Ein Kunde kam in den Laden, und Sally bediente ihn. Als sie
zurückkam, strahlte sie übers ganze Gesicht.
    „Hört mal zu!" sagte sie. „Hört mal zu, das ist herrlich! Das war
einer von der Druckerei Chainey. Die wollen 'nen Haufen von
unseren Bildern drucken und sie in ganz London verkaufen. Wie
findet ihr das?"
    „Erstklassig!" sagte Frederick. „Welche denn?"
„Wieviel zahlen sie denn?" wollte Rosa wissen.
„Ich hab ihm gesagt, er solle am Montag wiederkommen. Ich hab
    gesagt, wir seien im Augenblick zu beschäftigt, um das zu besprechen,
aber daß wir Angebote von verschiedenen anderen Firmen hätten, und
daß wir sie gegeneinander abwägen müßten. Wenn sie zurückkommen
- "
    „Das hast du nicht gesagt!" sagte Rosa. „Es stimmt ja gar nicht!"
„Na, vielleicht jetzt noch nicht. Aber das kommt noch. Ich komm
dem nur zuvor, um den Preis ein bißchen zu heben. Frederick, wenn
sie wiederkommen, mußt du mit ihnen verhandeln. Ich sag dir, was du
sagen sollst."
    „Hoffentlich tust du das. Ich hab nicht die leiseste Idee. Oh! Hast du
das gesehn? Ich wollt's dir eigentlich schon früher zeigen."
Er schlug eine Seite der ,Times' zurück.
„Um Himmels willen", sagte Rosa ärgerlich. „Machst du heute
noch Aufnahmen oder nicht?"
„Natürlich mach ich welche", sagte er, „aber das ist vielleicht
wichtig. Hört zu: ‚Miss Sally Lockhart. Miss Sally Lockhart, Tochter
des verstorbenen Herrn Matthew Lockhart, London und Singapur,
wird gebeten, sich bei Herrn Reynolds im Warwick Hotel, Cavendish
Place, zu melden, dort kann sie etwas erfahren, was für sie von Vorteil
ist.' Wie findet ihr das?"
Jim pfiff durch die Zähne. „Das ist er. Der Kerl, der Selby umgelegt
hat."
„Das ist 'ne Falle. Ich gehe nicht hin", sagte Sally.
„Soll ich hingehn und so tun, als sei ich du?" fragte Rosa.
„Geh nicht", warnte Jim. „Der bringt dich um genauso wie den
alten Selby."
„Was weißt du über Selby?" fragte Frederick. „Du bist ja besessen,
du schrecklicher Bursche."
„Wetten, daß er tot is, 'ne halbe Krone wett ich da", sagte Jim
sofort.
    „Abgemacht. Sally, ich geh mit dir, wenn du willst. Wenn ich dabei
bin, kann er nichts machen."
„Wenn's aber Mr. Temple ist, was dann?" fragte sie. „Du vergißt,
daß ich mich immer noch verstecke. Er ist schließlich vor dem Gesetz
für mich verantwortlich, deshalb muß er alles Mögliche probieren, um
mich zu finden."
„Aber es könnte was mit deinem Vater zu tun haben", sagte Rosa.

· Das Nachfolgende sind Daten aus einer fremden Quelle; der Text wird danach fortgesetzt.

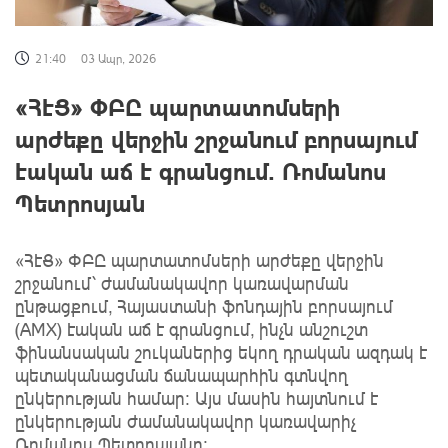
21:40
03 Ապր, 2026
«ՀէՑ» ՓԲԸ պարտատոմսերի
արժեքը վերջին շրջանում բորսայում
էական աճ է գրանցում․ Ռոմանոս
Պետրոսյան
«ՀէՑ» ՓԲԸ պարտատոմսերի արժեքը վերջին
շրջանում՝ ժամանակավոր կառավարման
ընթացքում, Հայաստանի ֆոնդային բորսայում
(AMX) էական աճ է գրանցում, ինչն անշուշտ
ֆինանսական շուկաներից եկող դրական ազդակ է
պետականացման ճանապարհին գտնվող
ընկերության համար։ Այս մասին հայտնում է
ընկերության ժամանակավոր կառավարիչ
Ռոմանոս Պետրոսյանը։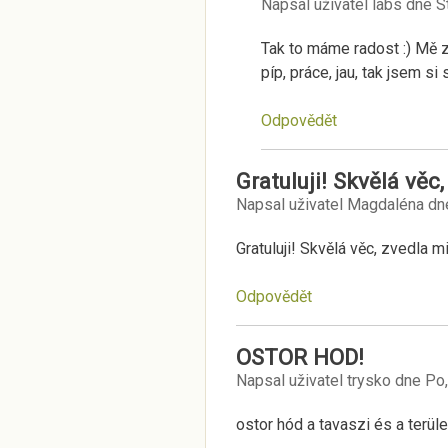
Napsal uživatel
labs
dne
S
Tak to máme radost :) Mě z
píp, práce, jau, tak jsem si
Odpovědět
Gratuluji! Skvělá věc,
Napsal uživatel
Magdaléna
dn
Gratuluji! Skvělá věc, zvedla m
Odpovědět
OSTOR HOD!
Napsal uživatel
trysko
dne
Po,
ostor hód a tavaszi és a terül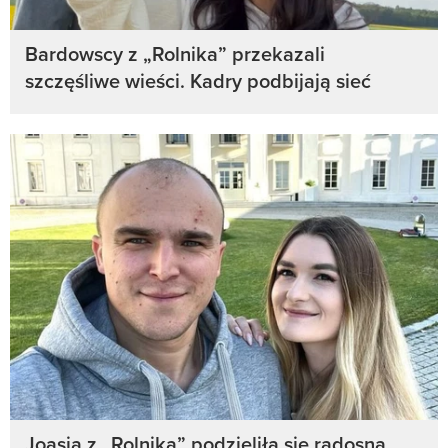
Bardowscy z „Rolnika” przekazali
szczęśliwe wieści. Kadry podbijają sieć
Joasia z „Rolnika” podzieliła się radosną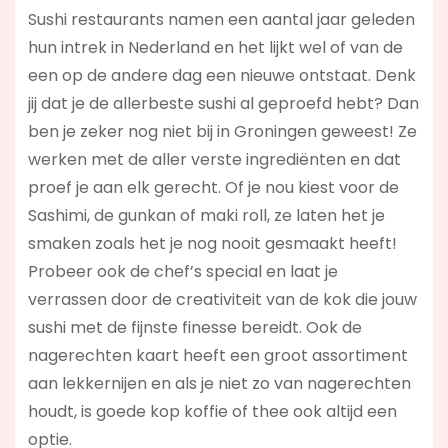
Sushi restaurants namen een aantal jaar geleden
hun intrek in Nederland en het lijkt wel of van de
een op de andere dag een nieuwe ontstaat. Denk
jij dat je de allerbeste sushi al geproefd hebt? Dan
ben je zeker nog niet bij in Groningen geweest! Ze
werken met de aller verste ingrediënten en dat
proef je aan elk gerecht. Of je nou kiest voor de
Sashimi, de gunkan of maki roll, ze laten het je
smaken zoals het je nog nooit gesmaakt heeft!
Probeer ook de chef’s special en laat je
verrassen door de creativiteit van de kok die jouw
sushi met de fijnste finesse bereidt. Ook de
nagerechten kaart heeft een groot assortiment
aan lekkernijen en als je niet zo van nagerechten
houdt, is goede kop koffie of thee ook altijd een
optie.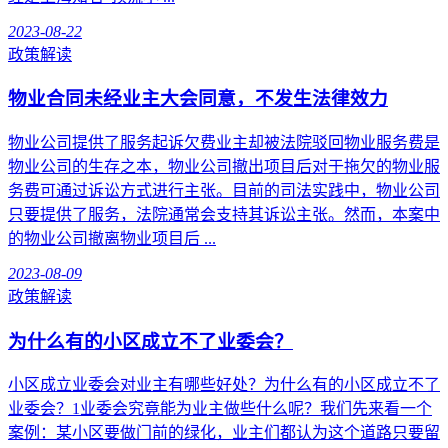
2023-08-22
政策解读
物业合同未经业主大会同意，不发生法律效力
物业公司提供了服务起诉欠费业主却被法院驳回物业服务费是
物业公司的生存之本，物业公司撤出项目后对于拖欠的物业服
务费可通过诉讼方式进行主张。目前的司法实践中，物业公司
只要提供了服务，法院通常会支持其诉讼主张。然而，本案中
的物业公司撤离物业项目后 ...
2023-08-09
政策解读
为什么有的小区成立不了业委会？
小区成立业委会对业主有哪些好处？为什么有的小区成立不了
业委会？1业委会究竟能为业主做些什么呢？我们先来看一个
案例：某小区要做门前的绿化，业主们都认为这个道路只要留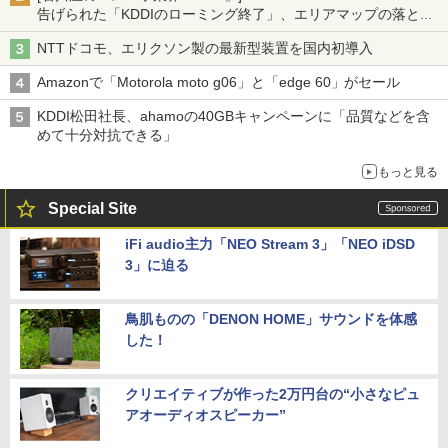
告げられた「KDDIのローミング終了」、エリアマップの落とし
穴と楽天モバイルの課題
NTTドコモ、エリクソン製の最新型装置を国内初導入
Amazonで「Motorola moto g06」と「edge 60」がセール
KDDI松田社長、ahamoの40GBキャンペーンに「品質などを含
めて十分対抗できる」
もっと見る
Special Site
iFi audio主力「NEO Stream 3」「NEO iDSD
3」に迫る
鳥肌ものの「DENON HOME」サウンドを体感
した！
クリエイティブが作った2万円台の“小さなピュ
アオーディオスピーカー”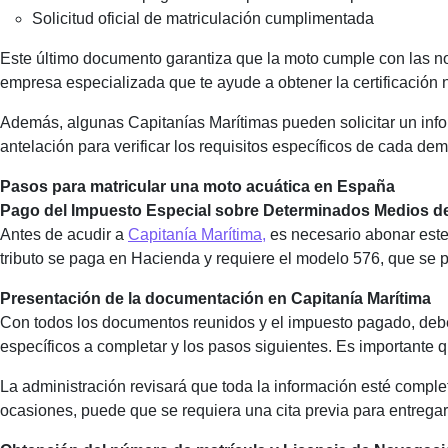
Solicitud oficial de matriculación cumplimentada
Este último documento garantiza que la moto cumple con las n
empresa especializada que te ayude a obtener la certificación 
Además, algunas Capitanías Marítimas pueden solicitar un info
antelación para verificar los requisitos específicos de cada de
Pasos para matricular una moto acuática en España
Pago del Impuesto Especial sobre Determinados Medios d
Antes de acudir a
Capitanía Marítima,
es necesario abonar este 
tributo se paga en Hacienda y requiere el modelo 576, que se 
Presentación de la documentación en Capitanía Marítima
Con todos los documentos reunidos y el impuesto pagado, debe
específicos a completar y los pasos siguientes. Es importante q
La administración revisará que toda la información esté compl
ocasiones, puede que se requiera una cita previa para entrega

„Er hat dich zum Beispiel Sally genannt und nicht Veronica."
„Das stimmt. Oh, ich weiß nicht, was ich tun soll. Aber... Ach, ich
weiß nicht. Es gibt zuviel zu tun hier. Machen wir endlich mal das
Bild fertig..."
    Am Sonntagnachmittag gingen Adelaide und Trembler spazieren.
Sie kamen am Britischen Museum vorbei, gingen die Charing Cross
Road hinunter und betrachteten Nelson auf seiner Säule; spazierten
auf einem schattigen Promenadenweg im St. James' Park und wollten
Ihre Majestät, die Königin besuchen, doch sie war nicht zu Hause,
denn die königliche Fahne wehte nicht auf dem Buckingham Palast.
    „Sie ist wohl in Windsor", sagte Trembler. „Sieht ihr ähnlich. Essen
wir statt dessen 'n paar heiße Maronen."
Sie kauften also einige Maronen und schlenderten durch den Park
und sparten ein paar Stückchen auf, um sie den Enten zu geben, die
sich wie kleine Kampfhähne darum balgten. Adelaide hätte sich nicht
träumen lassen, daß sie einmal so einen Nachmittag erleben würde.
Sie lachte und scherzte mit Trembler, als habe sie vergessen, wie man
unglücklich sein kann, und er lachte auch, bis ein Parkwächter kam
und sie wegschickte. Als er ihnen den Rücken gekehrt hatte, streckte
Trembler die Zunge heraus, und beide brachen wieder in Lachen aus.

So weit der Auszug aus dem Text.